The Avengers: The Master Minds

The Master Minds (1965)
Starring: Patrick Macnee, Diana Rigg, Laurence Hardy, Bernard Archard, Patricia Haines, and Ian MacNaughton
Director: Peter Graham Scott
Rating; Nine of Ten Stars

After a cabinet minister (Hardy) is nearly killed while stealing state secrets, but claims to have no memory of attempting to do so, secret agents John Steed (Macnee) and Emma Peel (Rigg) discover his treason may be linked to his membership in RANSACK, a private club for people with exceptionally high IQs. 

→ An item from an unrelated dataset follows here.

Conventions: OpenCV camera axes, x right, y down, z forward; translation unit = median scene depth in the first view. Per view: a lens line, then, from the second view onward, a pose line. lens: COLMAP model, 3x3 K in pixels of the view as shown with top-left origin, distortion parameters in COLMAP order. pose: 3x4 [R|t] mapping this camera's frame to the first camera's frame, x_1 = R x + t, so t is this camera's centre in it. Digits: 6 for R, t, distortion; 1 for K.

Still from "The Master Minds"

"The Master Minds" is another great episode, with another clever script that deftly mixes humor and suspense, and, more importantly, makes the comic book universe within which John Steed and Mrs. Peel exist seem real. While trying to figure out what is causing elected officials and loyal government employees to turn traitor (and even murderous), they have to tread carefully because of the lurking political scandal. This sense of reality is further heightened by Steed behaving in a far more serious fashion than usual, with the scenes of Steed interacting with fellow employees of the Ministry and a government psychiatrist showing that Patick Macnee can bring an intensity to Steed that we rarely see. This more grounded, serious Steed brings a slightly darker atmosphere to this episode, and the grounding make the climactic scenes all the more intense. (All that said, it's also Steed's rebellious flippant approach to life that ends up saving him and Peel both, if in a somewhat roundabout way.)

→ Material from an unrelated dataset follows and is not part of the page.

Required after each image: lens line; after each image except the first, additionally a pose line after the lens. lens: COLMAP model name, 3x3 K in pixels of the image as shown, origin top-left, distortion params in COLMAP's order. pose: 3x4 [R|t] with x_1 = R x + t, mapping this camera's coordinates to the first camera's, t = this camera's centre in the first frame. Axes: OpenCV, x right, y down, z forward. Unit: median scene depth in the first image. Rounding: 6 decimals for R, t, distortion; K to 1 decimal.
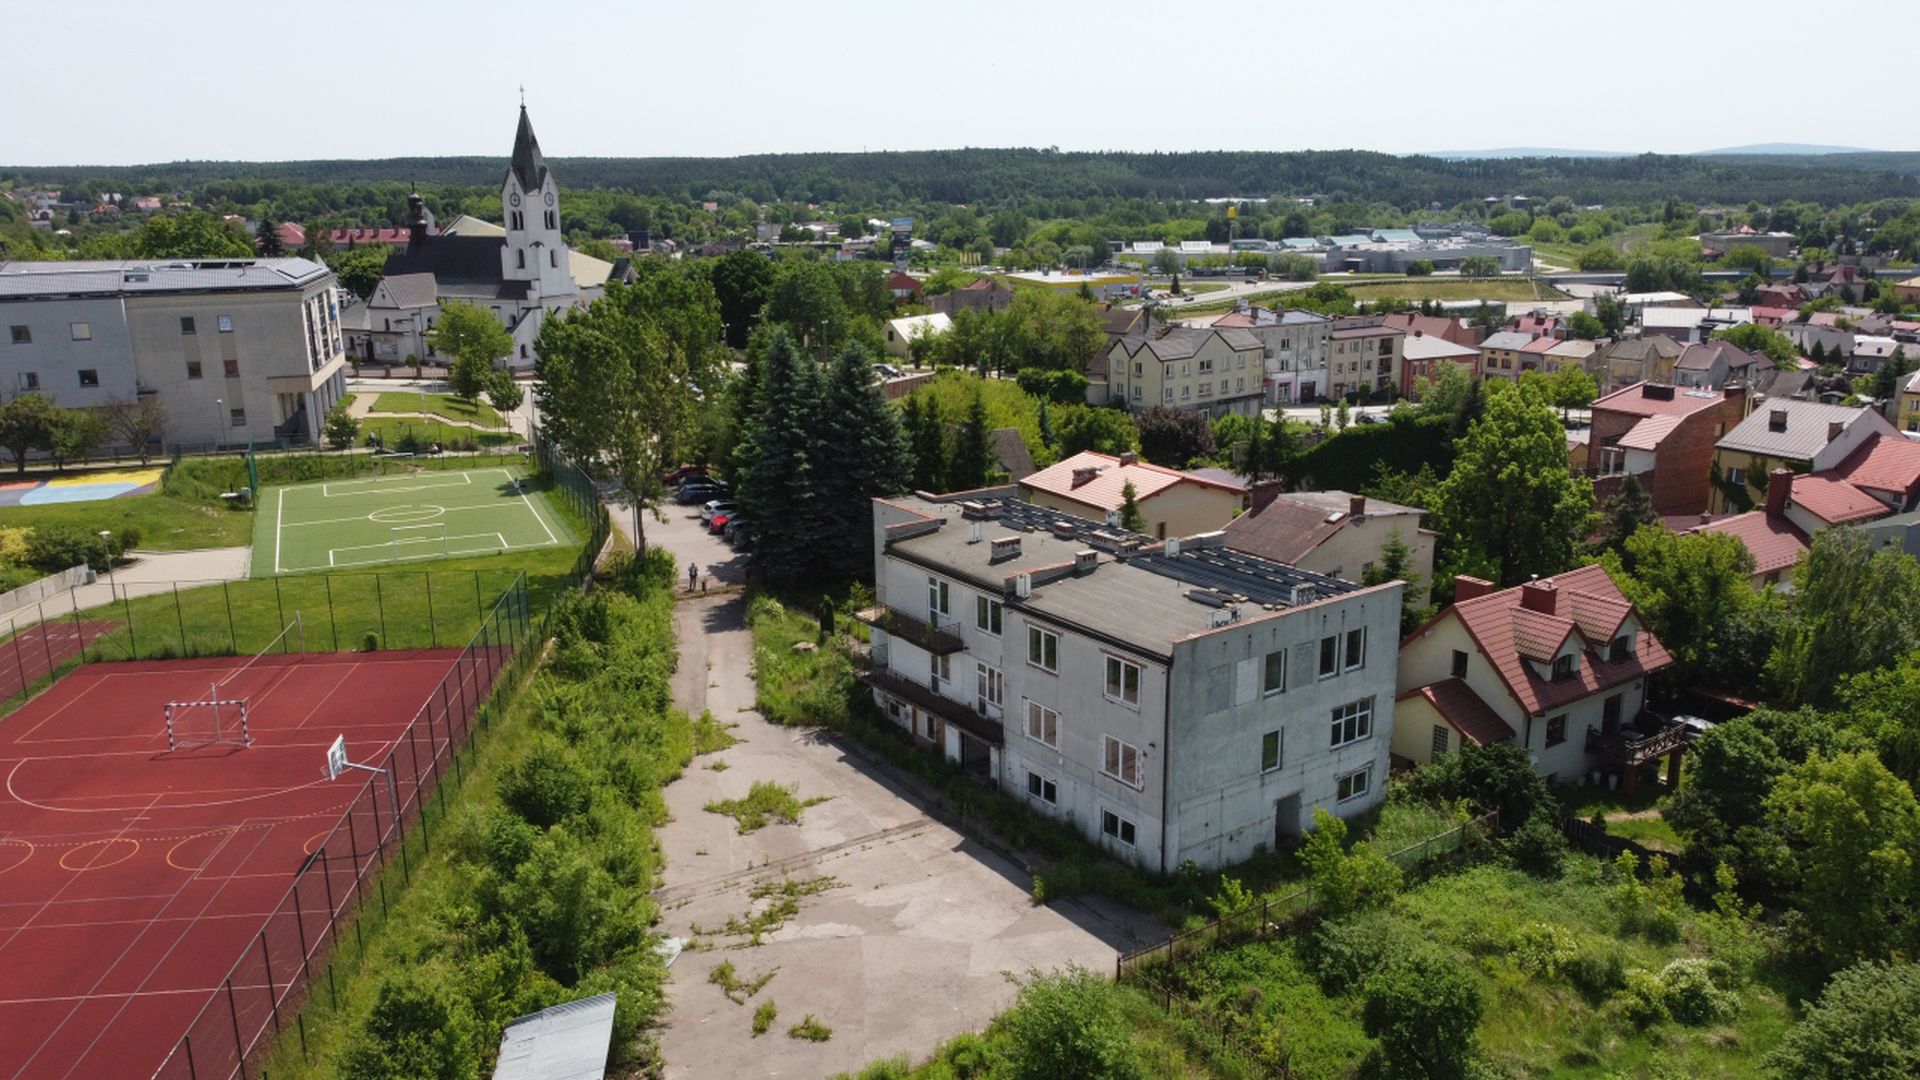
lens RADIAL K [[1457.5, 0, 960.0], [0, 1457.5, 540.0], [0, 0, 1]] dist [0.005345, -0.007136]
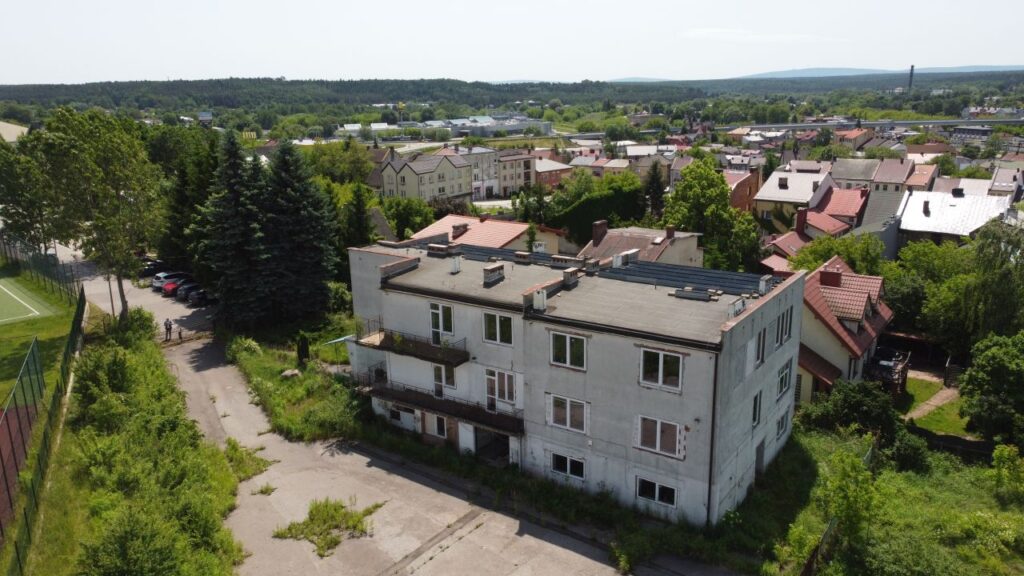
lens RADIAL K [[777.4, 0, 512.0], [0, 777.4, 288.0], [0, 0, 1]] dist [0.005345, -0.007136]
pose [[0.941311, -0.088839, 0.325639, -0.119650], [0.089292, 0.995913, 0.013587, 0.007301], [-0.325515, 0.016288, 0.945397, 0.265837]]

Mrs. Peel's treatment "The Master Minds" is also interesting, as moreso than ever before, it's spelled out that she is the "total package" with even more brains than she has beauty and enough breeding to shut down lecherous men without causing a scene. In this episode, it's established that Mrs. Peel is not only smarter than Steed, but she is a literal genius. The test administered by RANSACK (which she passes easily) certifies her as such, and she even helps Steed cheat (and yet still has to falsify his results) for him to be considered for admission. 

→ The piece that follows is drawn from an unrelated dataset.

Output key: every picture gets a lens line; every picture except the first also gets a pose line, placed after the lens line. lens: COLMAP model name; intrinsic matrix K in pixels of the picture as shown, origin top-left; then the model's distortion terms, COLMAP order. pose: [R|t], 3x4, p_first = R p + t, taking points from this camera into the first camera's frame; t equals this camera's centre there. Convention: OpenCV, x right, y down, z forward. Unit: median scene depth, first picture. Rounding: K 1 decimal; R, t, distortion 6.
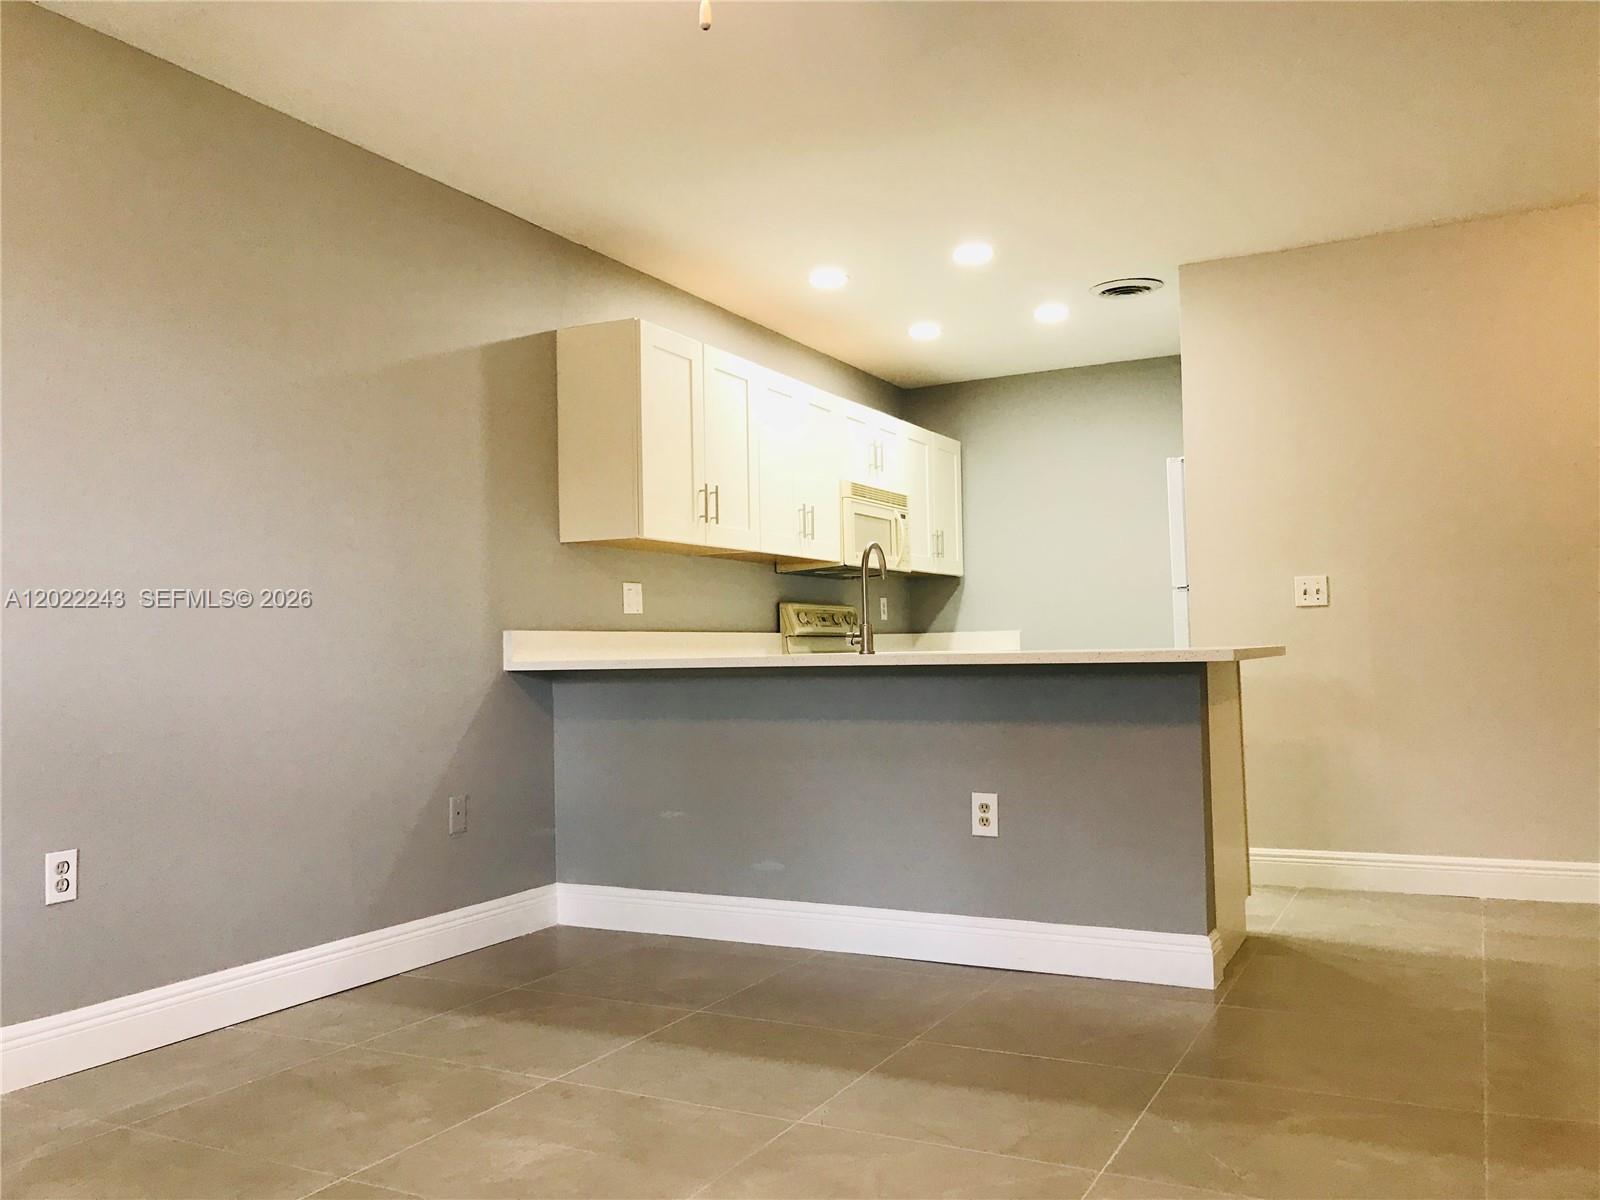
lens RADIAL K [[1306.0, 0, 800.0], [0, 1306.0, 600.0], [0, 0, 1]] dist [0.011949, 0.004051]
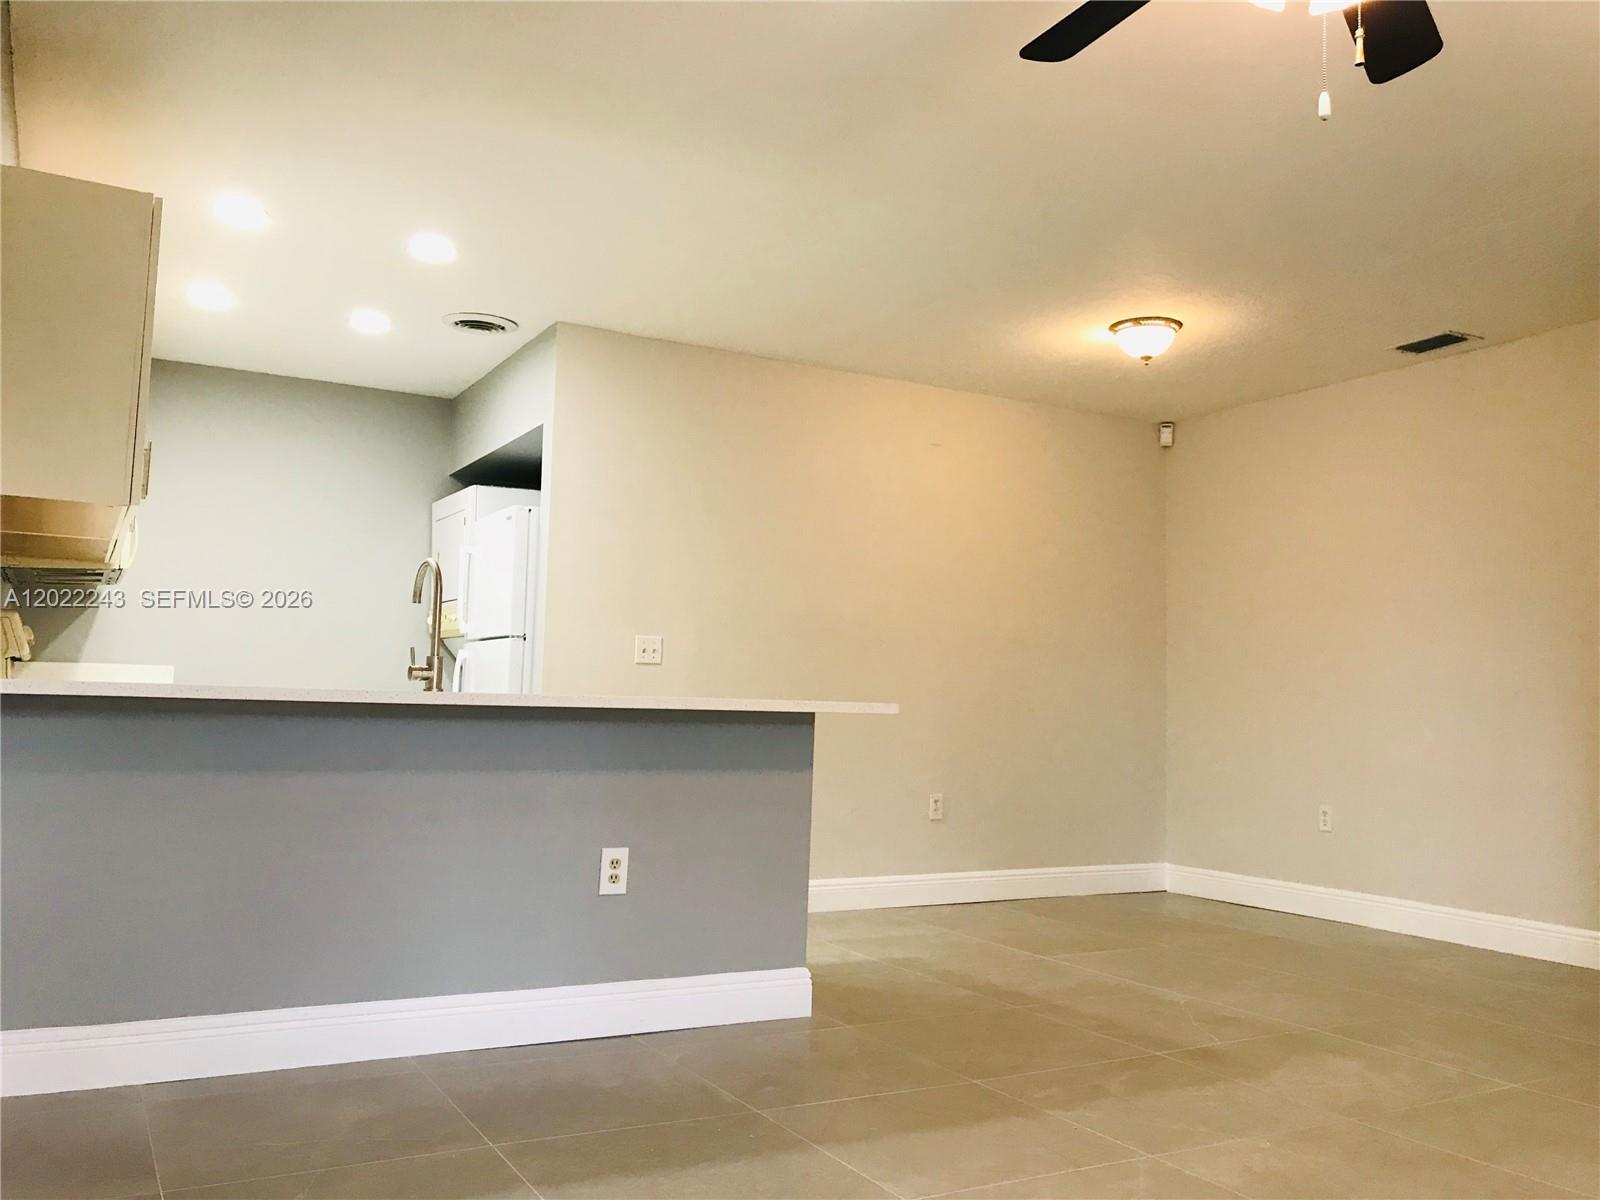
lens RADIAL K [[1314.8, 0, 800.0], [0, 1314.8, 600.0], [0, 0, 1]] dist [0.026242, -0.003960]
pose [[0.564406, 0.099701, 0.819455, -0.541542], [-0.068259, 0.994917, -0.074035, 0.029733], [-0.822671, -0.014150, 0.568342, 0.335107]]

This episode also keeps up the momentum until the very end, with an exciting and very creatively staged climax where we see Emma Peel and the mysterious figure who's using RANSACK as a vehicle to corrupt Great Britain's greatest minds in silhouette, behind a rear-projection screen upon which military footage is being shown. The only drawback is that nowhere near enough is done with this very interesting villain. In understand why the identity was kept secret until the end, but I feel like this is another one of those minor characters in "The Avengers" who deserved more screen time... and who should have made a reappearance in another episode or two.


Friday, March 12, 2021

The Avengers Dossier, Page Five

Continuing the mini-profiles of supporting players in Season Four episodes of "The Avengers":

ANDRE MORELL
In "Death at Bargain Prices", Andre Morell played Horatio Kane. He's an eccentric businessman who's grown embittered with society and who has withdrawn from public life and taken up residence on the top floor of a department store he owns. From here, he is overseeing his ultimate deal and money-making scheme.

Andre Morell

Andre Morell was born in London, in 1909. He was a classically trained actress who began his professional career at the Old Vic in the early 1930s, and transitioned into television with parts in screen adaptions of classic novels and various other made-for-television movies during the late 1930s. For the next three decades, and into the 1970s, Morell was a fixture on British television, as well as a familiar face in big screen thrillers and horror films during the 1950s and 1960s from the legendary Hammer Films and other studios, His appearance along side Peter Cushing in "Cash on Demand" being a favorite here at Shades of Gray. 

Playing Horatio Kane in "Death at Bargain Prices" was Morell's second appearance on "The Avengers". He was also in the Season Three episode "The Death of a Batman" as a different character. 

Morell, who had started smoking at the age 14, passed away from lung cancer in 1978.